_Getoonde tekst_
# # # # #
De rechtbank heeft bij tussenvonnis van 1 oktober 2003 Lancaster c.s. tot bewijslevering toegelaten.
De rechtbank heeft bij eindvonnis van 21 juli 2004 de vordering van Lancaster c.s. afgewezen en het onder [verweerders] gelegde beslag opgeheven.
Tegen de vonnissen van de rechtbank hebben Lancaster c.s. hoger beroep ingesteld bij het gerechtshof te 's-Hertogenbosch.
Bij arrest van 7 november 2006 heeft het hof de vonnissen van de rechtbank bekrachtigd.
Het arrest van het hof is aan dit arrest gehecht.
2. Het geding in cassatie
Tegen het arrest van het hof hebben Lancaster c.s. beroep in cassatie ingesteld. De cassatiedagvaarding is aan dit arrest gehecht en maakt daarvan deel uit.
[Verweerders] heeft geconcludeerd tot referte.
De zaak is voor Lancaster c.s. toegelicht door hun advocaat.
# # # # #
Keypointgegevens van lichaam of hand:
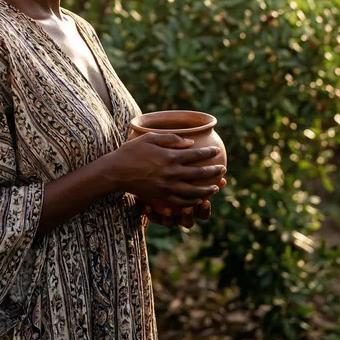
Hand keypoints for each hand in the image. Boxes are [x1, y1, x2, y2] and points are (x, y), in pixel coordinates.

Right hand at [109, 131, 225, 207]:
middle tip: (223, 169)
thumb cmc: (132, 151)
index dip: (209, 153)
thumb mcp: (150, 138)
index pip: (196, 155)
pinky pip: (182, 201)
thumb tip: (191, 143)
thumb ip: (171, 139)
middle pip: (199, 174)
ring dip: (207, 189)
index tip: (217, 151)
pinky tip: (199, 199)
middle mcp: (171, 173)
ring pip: (194, 191)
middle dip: (213, 172)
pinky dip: (193, 200)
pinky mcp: (162, 197)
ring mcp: (167, 187)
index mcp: (169, 157)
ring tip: (216, 187)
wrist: (117, 171)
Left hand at [141, 176, 226, 228]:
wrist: (148, 184)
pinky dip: (151, 214)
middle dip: (189, 216)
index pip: (200, 213)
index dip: (204, 210)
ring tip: (167, 209)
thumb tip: (225, 181)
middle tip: (187, 207)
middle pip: (188, 221)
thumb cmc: (171, 179)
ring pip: (170, 223)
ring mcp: (165, 215)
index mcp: (190, 206)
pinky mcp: (152, 213)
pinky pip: (153, 217)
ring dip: (169, 218)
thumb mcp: (189, 178)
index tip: (205, 201)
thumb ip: (203, 178)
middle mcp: (179, 214)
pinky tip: (146, 206)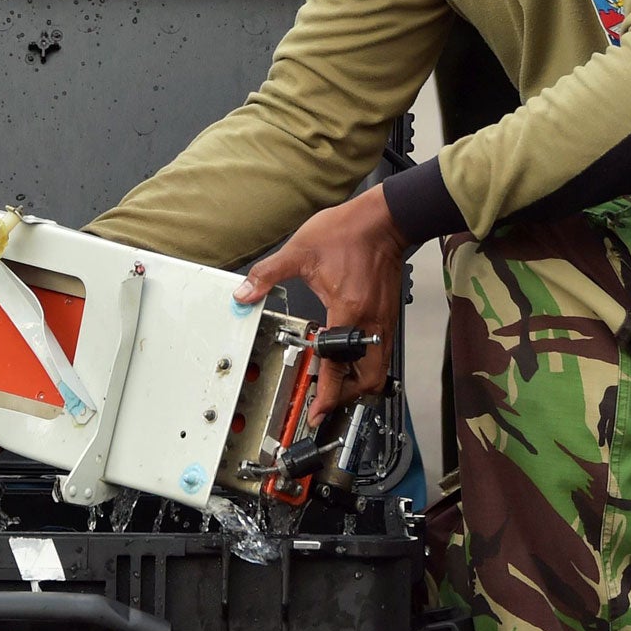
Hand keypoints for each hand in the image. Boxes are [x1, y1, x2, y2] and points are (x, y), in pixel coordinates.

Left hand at [232, 187, 406, 425]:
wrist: (382, 219)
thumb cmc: (347, 232)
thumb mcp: (298, 252)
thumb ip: (267, 274)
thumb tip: (243, 293)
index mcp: (348, 311)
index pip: (338, 366)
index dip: (327, 394)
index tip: (317, 411)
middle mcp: (370, 322)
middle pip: (369, 379)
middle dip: (347, 396)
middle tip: (326, 402)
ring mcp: (383, 320)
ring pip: (378, 368)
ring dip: (358, 382)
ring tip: (334, 385)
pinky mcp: (387, 314)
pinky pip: (380, 351)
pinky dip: (366, 363)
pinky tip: (347, 358)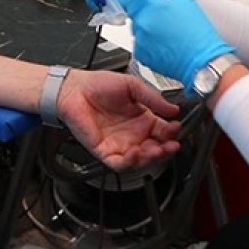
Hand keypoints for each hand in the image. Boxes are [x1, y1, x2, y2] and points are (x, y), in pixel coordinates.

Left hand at [55, 69, 181, 169]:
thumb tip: (174, 109)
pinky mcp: (105, 151)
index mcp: (142, 118)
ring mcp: (120, 144)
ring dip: (152, 158)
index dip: (172, 132)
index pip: (163, 131)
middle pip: (156, 149)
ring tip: (157, 149)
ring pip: (141, 160)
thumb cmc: (97, 85)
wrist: (73, 90)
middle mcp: (133, 133)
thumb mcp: (132, 86)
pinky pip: (121, 164)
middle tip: (171, 145)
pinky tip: (136, 153)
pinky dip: (130, 162)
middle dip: (166, 149)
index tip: (176, 128)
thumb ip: (153, 98)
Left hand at [104, 0, 233, 93]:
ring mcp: (140, 37)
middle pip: (132, 5)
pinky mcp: (139, 52)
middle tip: (160, 13)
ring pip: (135, 24)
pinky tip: (162, 43)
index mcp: (156, 5)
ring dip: (145, 24)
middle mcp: (144, 20)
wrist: (202, 62)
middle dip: (143, 6)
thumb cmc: (198, 34)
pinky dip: (146, 40)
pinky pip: (138, 40)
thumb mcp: (187, 3)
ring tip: (165, 32)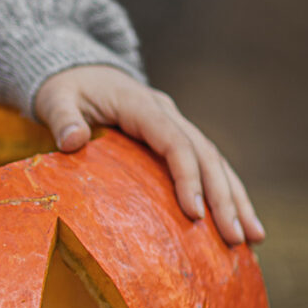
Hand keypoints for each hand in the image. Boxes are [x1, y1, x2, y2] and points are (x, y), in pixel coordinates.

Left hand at [33, 65, 264, 244]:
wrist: (77, 70)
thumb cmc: (64, 88)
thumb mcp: (54, 98)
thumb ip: (62, 118)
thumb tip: (72, 140)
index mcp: (141, 105)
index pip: (174, 142)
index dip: (188, 177)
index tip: (195, 214)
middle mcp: (167, 114)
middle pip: (205, 155)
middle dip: (224, 197)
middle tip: (237, 237)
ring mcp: (175, 125)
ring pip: (215, 162)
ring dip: (236, 199)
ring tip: (253, 238)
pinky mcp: (175, 139)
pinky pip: (205, 166)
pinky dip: (225, 194)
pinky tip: (238, 223)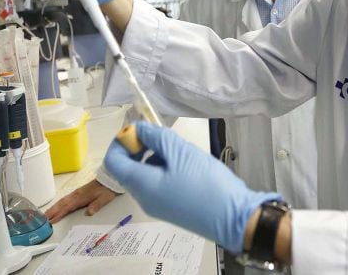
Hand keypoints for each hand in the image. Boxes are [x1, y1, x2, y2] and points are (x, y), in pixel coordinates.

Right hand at [44, 179, 117, 223]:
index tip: (51, 220)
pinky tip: (57, 206)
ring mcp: (77, 193)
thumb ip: (96, 205)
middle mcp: (77, 195)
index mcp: (81, 197)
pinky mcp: (78, 193)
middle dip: (52, 211)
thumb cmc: (107, 189)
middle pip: (62, 204)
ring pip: (62, 201)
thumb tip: (89, 213)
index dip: (59, 214)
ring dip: (54, 207)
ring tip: (46, 214)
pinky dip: (59, 203)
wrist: (110, 180)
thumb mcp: (104, 198)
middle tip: (43, 218)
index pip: (67, 207)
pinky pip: (66, 199)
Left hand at [104, 122, 279, 252]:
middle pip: (129, 168)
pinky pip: (158, 184)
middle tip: (162, 136)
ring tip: (181, 150)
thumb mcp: (181, 152)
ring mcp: (158, 205)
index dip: (121, 141)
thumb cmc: (206, 183)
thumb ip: (156, 137)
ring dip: (155, 157)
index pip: (114, 162)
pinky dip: (165, 169)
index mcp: (142, 185)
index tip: (139, 129)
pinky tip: (187, 165)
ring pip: (145, 175)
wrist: (234, 218)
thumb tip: (138, 129)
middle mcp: (144, 198)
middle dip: (140, 147)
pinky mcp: (171, 208)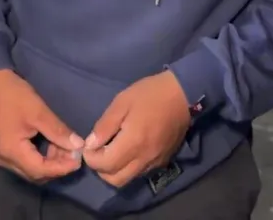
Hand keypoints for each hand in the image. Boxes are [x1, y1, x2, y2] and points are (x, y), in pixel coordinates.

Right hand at [0, 69, 83, 182]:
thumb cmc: (15, 96)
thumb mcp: (39, 112)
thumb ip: (58, 131)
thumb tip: (79, 145)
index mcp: (11, 151)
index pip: (39, 170)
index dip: (61, 168)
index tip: (79, 160)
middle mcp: (5, 159)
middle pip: (35, 174)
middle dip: (57, 167)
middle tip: (74, 153)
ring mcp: (3, 156)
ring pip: (31, 170)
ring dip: (50, 163)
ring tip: (66, 148)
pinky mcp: (5, 151)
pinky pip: (26, 163)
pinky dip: (41, 158)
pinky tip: (52, 146)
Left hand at [83, 71, 190, 187]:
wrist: (183, 94)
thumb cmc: (150, 94)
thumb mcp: (122, 102)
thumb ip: (105, 125)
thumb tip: (91, 144)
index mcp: (133, 143)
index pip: (105, 165)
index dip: (91, 158)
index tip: (89, 145)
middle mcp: (144, 159)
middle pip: (115, 179)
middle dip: (101, 169)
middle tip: (98, 151)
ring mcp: (155, 162)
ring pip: (128, 179)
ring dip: (115, 170)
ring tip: (112, 150)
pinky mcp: (163, 161)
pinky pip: (141, 173)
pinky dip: (129, 167)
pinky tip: (128, 150)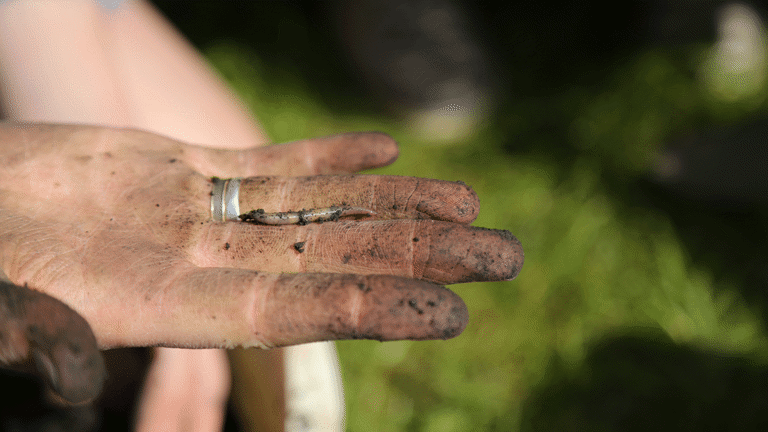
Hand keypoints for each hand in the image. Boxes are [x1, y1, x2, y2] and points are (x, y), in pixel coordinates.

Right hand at [0, 123, 522, 400]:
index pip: (296, 310)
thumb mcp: (10, 305)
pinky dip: (328, 156)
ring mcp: (201, 213)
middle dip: (422, 255)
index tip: (450, 309)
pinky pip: (270, 162)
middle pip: (335, 257)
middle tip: (505, 258)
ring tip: (471, 207)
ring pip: (319, 207)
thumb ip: (47, 335)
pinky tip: (386, 150)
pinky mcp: (184, 169)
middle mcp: (207, 263)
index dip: (374, 307)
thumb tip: (66, 365)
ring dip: (398, 206)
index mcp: (174, 307)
# # # # #
_Opdracht A_
Noem alle data die in de tekst over het procesverloop voorkomen.
_Opdracht B_
Schrijf uit de tekst over het procesverloop de passage van "De rechtbank heeft bij eindvonnis" tot en met "geconcludeerd tot referte." woordelijk over.

_Uitwerking A_
1 oktober 2003, 21 juli 2004, 7 november 2006

_Uitwerking B_
De rechtbank heeft bij eindvonnis van 21 juli 2004 de vordering van Lancaster c.s. afgewezen en het onder [verweerders] gelegde beslag opgeheven.
Tegen de vonnissen van de rechtbank hebben Lancaster c.s. hoger beroep ingesteld bij het gerechtshof te 's-Hertogenbosch.
Bij arrest van 7 november 2006 heeft het hof de vonnissen van de rechtbank bekrachtigd.
Het arrest van het hof is aan dit arrest gehecht.
2. Het geding in cassatie
Tegen het arrest van het hof hebben Lancaster c.s. beroep in cassatie ingesteld. De cassatiedagvaarding is aan dit arrest gehecht en maakt daarvan deel uit.
[Verweerders] heeft geconcludeerd tot referte.